- **Request**
Reproduce the text of every record below character for character, and omit the pictures from your answer.

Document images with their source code
************

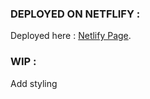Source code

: ### DEPLOYED ON NETFLIFY : 

Deployed here : [Netlify Page](https://gifted-heyrovsky-58a17d.netlify.app/).

### WIP : 

Add styling
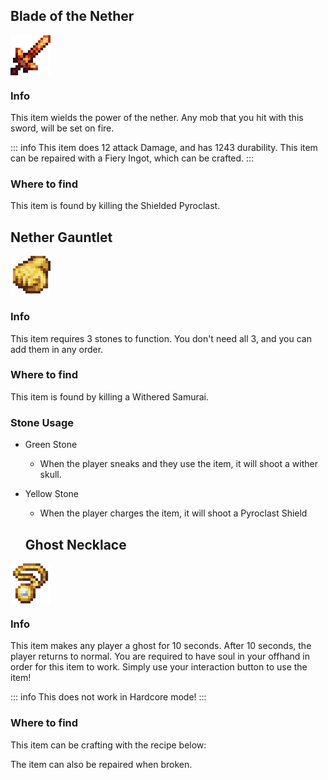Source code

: ## Blade of the Nether
<div style="display: flex; align-items: center;">
  <img src="/Main/assets/blade_of_the_nether.png" alt="Example Image" width="64">
</div>

### Info
This item wields the power of the nether. Any mob that you hit with this sword, will be set on fire.

::: info
This item does 12 attack Damage, and has 1243 durability. This item can be repaired with a Fiery Ingot, which can be crafted.
:::

### Where to find
This item is found by killing the Shielded Pyroclast.

## Nether Gauntlet
<div style="display: flex; align-items: center;">
  <img src="/Main/assets/empty_gauntlet.png" alt="Example Image" width="64">
</div>

### Info
This item requires 3 stones to function. You don't need all 3, and you can add them in any order.

### Where to find
This item is found by killing a Withered Samurai.
### Stone Usage
- Green Stone
  * When the player sneaks and they use the item, it will shoot a wither skull.
- Yellow Stone
  * When the player charges the item, it will shoot a Pyroclast Shield

  ## Ghost Necklace
<div style="display: flex; align-items: center;">
  <img src="/Main/assets/fixed_ghost_necklace.png" alt="Example Image" width="64">
</div>

### Info
This item makes any player a ghost for 10 seconds. After 10 seconds, the player returns to normal. You are required to have soul in your offhand in order for this item to work. Simply use your interaction button to use the item!

::: info
This does not work in Hardcore mode!
:::

### Where to find
This item can be crafting with the recipe below:
<CraftingTable
  :grid="[
    {  image: 'ghost_necklace_fragment' },
    {  image: 'ghost_necklace_fragment' },
    {  image: null },
    {  image: 'ghost_necklace_fragment' },
    {  image: 'ghost_necklace_fragment' },
    {  image: null },
    {  image: null },
    {  image: null },
    {  image: null }
  ]"
  :inputTooltips="[
    `<span class='tooltip-title'>Ghost Necklace Fragment</span>`,
    `<span class='tooltip-title'>Ghost Necklace Fragment</span>`,
    null,
    `<span class='tooltip-title'>Ghost Necklace Fragment</span>`,
    `<span class='tooltip-title'>Ghost Necklace Fragment</span>`,
    null,
    null,
    null,
    null
  ]"
  output="fixed_ghost_necklace"
  outputText=""
  outputSlotText="Ghost Necklace"
/>

The item can also be repaired when broken.
<CraftingTable
  :grid="[
    {  image: null },
    {  image: 'https://minecraft.wiki/images/Gold_Ingot_JE4_BE2.png?80cd6' },
    {  image: null },
    {  image: 'https://minecraft.wiki/images/Gold_Ingot_JE4_BE2.png?80cd6' },
    {  image: 'borken_ghost_necklace' },
    {  image: 'https://minecraft.wiki/images/Gold_Ingot_JE4_BE2.png?80cd6' },
    {  image: null },
    {  image: 'https://minecraft.wiki/images/Gold_Ingot_JE4_BE2.png?80cd6' },
    {  image: null }
  ]"
  :inputTooltips="[
    null,
    `<span class='tooltip-title'>Gold Ingot</span>`,
    null,
    `<span class='tooltip-title'>Gold Ingot</span>`,
    `<span class='tooltip-title'>Broken Ghost Necklace</span>`,
    `<span class='tooltip-title'>Gold Ingot</span>`,
    null,
    `<span class='tooltip-title'>Gold Ingot</span>`,
    null
  ]"
  output="fixed_ghost_necklace"
  outputText=""
  outputSlotText="Ghost Necklace"
/>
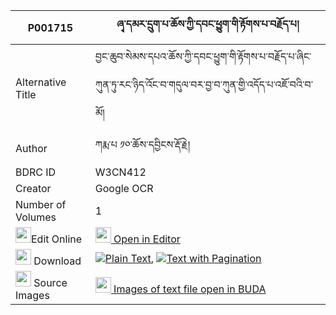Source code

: |P001715|ཞྭ་དམར་དྲུག་པ་ཆོས་ཀྱི་དབང་ཕྱུག་གི་རྟོགས་པ་བརྗོད་པ། 
| --- | --- 
|Alternative Title |བྱང་ཆུབ་སེམས་དཔའ་ཆོས་ཀྱི་དབང་ཕྱུག་གི་རྟོགས་པ་བརྗོད་པ་ཞིང་ཀུན་ཏུ་རང་ཉིད་འོང་བ་གདུལ་བར་བྱ་བ་ཀུན་གྱི་འདོད་པ་འཇོ་བའི་བ་མོ།
|Author| ཀརྨ་པ ༡༠་ཆོས་དབྱིངས་རྡོ་རྗེ།
|BDRC ID | W3CN412
|Creator | Google OCR
|Number of Volumes| 1
|<img width="25" src="https://img.icons8.com/color/25/000000/edit-property.png">Edit Online| [<img width="25" src="https://avatars.githubusercontent.com/u/45091458?s=200&v=4"> Open in Editor](http://editor.openpecha.org/P001715)
|<img width="25" src="https://img.icons8.com/fluent/48/000000/download-2.png"/>  Download | [![](https://img.icons8.com/color/20/000000/txt.png)Plain Text](https://github.com/Openpecha/P001715/releases/download/v1/shyamar_drukpa_cho_kyi_wangchu_plain_P001715.zip), [![](https://img.icons8.com/color/20/000000/txt.png)Text with Pagination](https://github.com/Openpecha/P001715/releases/download/v1/shyamar_drukpa_cho_kyi_wangchu_pages_P001715.zip)
|<img width="25" src="https://img.icons8.com/plasticine/100/000000/pictures-folder.png"/>  Source Images | [<img width="25" src="https://library.bdrc.io/icons/BUDA-small.svg"> Images of text file open in BUDA](https://library.bdrc.io/show/bdr:W3CN412)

************

- **Exercise result**
Source code

: ### DEPLOYED ON NETFLIFY : 

Deployed here : [Netlify Page](https://gifted-heyrovsky-58a17d.netlify.app/).

### WIP : 

Add styling
Source code

: ## Blade of the Nether
<div style="display: flex; align-items: center;">
  <img src="/Main/assets/blade_of_the_nether.png" alt="Example Image" width="64">
</div>

### Info
This item wields the power of the nether. Any mob that you hit with this sword, will be set on fire.

::: info
This item does 12 attack Damage, and has 1243 durability. This item can be repaired with a Fiery Ingot, which can be crafted.
:::

### Where to find
This item is found by killing the Shielded Pyroclast.

## Nether Gauntlet
<div style="display: flex; align-items: center;">
  <img src="/Main/assets/empty_gauntlet.png" alt="Example Image" width="64">
</div>

### Info
This item requires 3 stones to function. You don't need all 3, and you can add them in any order.

### Where to find
This item is found by killing a Withered Samurai.
### Stone Usage
- Green Stone
  * When the player sneaks and they use the item, it will shoot a wither skull.
- Yellow Stone
  * When the player charges the item, it will shoot a Pyroclast Shield

  ## Ghost Necklace
<div style="display: flex; align-items: center;">
  <img src="/Main/assets/fixed_ghost_necklace.png" alt="Example Image" width="64">
</div>

### Info
This item makes any player a ghost for 10 seconds. After 10 seconds, the player returns to normal. You are required to have soul in your offhand in order for this item to work. Simply use your interaction button to use the item!

::: info
This does not work in Hardcore mode!
:::

### Where to find
This item can be crafting with the recipe below:
<CraftingTable
  :grid="[
    {  image: 'ghost_necklace_fragment' },
    {  image: 'ghost_necklace_fragment' },
    {  image: null },
    {  image: 'ghost_necklace_fragment' },
    {  image: 'ghost_necklace_fragment' },
    {  image: null },
    {  image: null },
    {  image: null },
    {  image: null }
  ]"
  :inputTooltips="[
    `<span class='tooltip-title'>Ghost Necklace Fragment</span>`,
    `<span class='tooltip-title'>Ghost Necklace Fragment</span>`,
    null,
    `<span class='tooltip-title'>Ghost Necklace Fragment</span>`,
    `<span class='tooltip-title'>Ghost Necklace Fragment</span>`,
    null,
    null,
    null,
    null
  ]"
  output="fixed_ghost_necklace"
  outputText=""
  outputSlotText="Ghost Necklace"
/>

The item can also be repaired when broken.
<CraftingTable
  :grid="[
    {  image: null },
    {  image: 'https://minecraft.wiki/images/Gold_Ingot_JE4_BE2.png?80cd6' },
    {  image: null },
    {  image: 'https://minecraft.wiki/images/Gold_Ingot_JE4_BE2.png?80cd6' },
    {  image: 'borken_ghost_necklace' },
    {  image: 'https://minecraft.wiki/images/Gold_Ingot_JE4_BE2.png?80cd6' },
    {  image: null },
    {  image: 'https://minecraft.wiki/images/Gold_Ingot_JE4_BE2.png?80cd6' },
    {  image: null }
  ]"
  :inputTooltips="[
    null,
    `<span class='tooltip-title'>Gold Ingot</span>`,
    null,
    `<span class='tooltip-title'>Gold Ingot</span>`,
    `<span class='tooltip-title'>Broken Ghost Necklace</span>`,
    `<span class='tooltip-title'>Gold Ingot</span>`,
    null,
    `<span class='tooltip-title'>Gold Ingot</span>`,
    null
  ]"
  output="fixed_ghost_necklace"
  outputText=""
  outputSlotText="Ghost Necklace"
/>
Source code

: |P001715|ཞྭ་དམར་དྲུག་པ་ཆོས་ཀྱི་དབང་ཕྱུག་གི་རྟོགས་པ་བརྗོད་པ། 
| --- | --- 
|Alternative Title |བྱང་ཆུབ་སེམས་དཔའ་ཆོས་ཀྱི་དབང་ཕྱུག་གི་རྟོགས་པ་བརྗོད་པ་ཞིང་ཀུན་ཏུ་རང་ཉིད་འོང་བ་གདུལ་བར་བྱ་བ་ཀུན་གྱི་འདོད་པ་འཇོ་བའི་བ་མོ།
|Author| ཀརྨ་པ ༡༠་ཆོས་དབྱིངས་རྡོ་རྗེ།
|BDRC ID | W3CN412
|Creator | Google OCR
|Number of Volumes| 1
|<img width="25" src="https://img.icons8.com/color/25/000000/edit-property.png">Edit Online| [<img width="25" src="https://avatars.githubusercontent.com/u/45091458?s=200&v=4"> Open in Editor](http://editor.openpecha.org/P001715)
|<img width="25" src="https://img.icons8.com/fluent/48/000000/download-2.png"/>  Download | [![](https://img.icons8.com/color/20/000000/txt.png)Plain Text](https://github.com/Openpecha/P001715/releases/download/v1/shyamar_drukpa_cho_kyi_wangchu_plain_P001715.zip), [![](https://img.icons8.com/color/20/000000/txt.png)Text with Pagination](https://github.com/Openpecha/P001715/releases/download/v1/shyamar_drukpa_cho_kyi_wangchu_pages_P001715.zip)
|<img width="25" src="https://img.icons8.com/plasticine/100/000000/pictures-folder.png"/>  Source Images | [<img width="25" src="https://library.bdrc.io/icons/BUDA-small.svg"> Images of text file open in BUDA](https://library.bdrc.io/show/bdr:W3CN412)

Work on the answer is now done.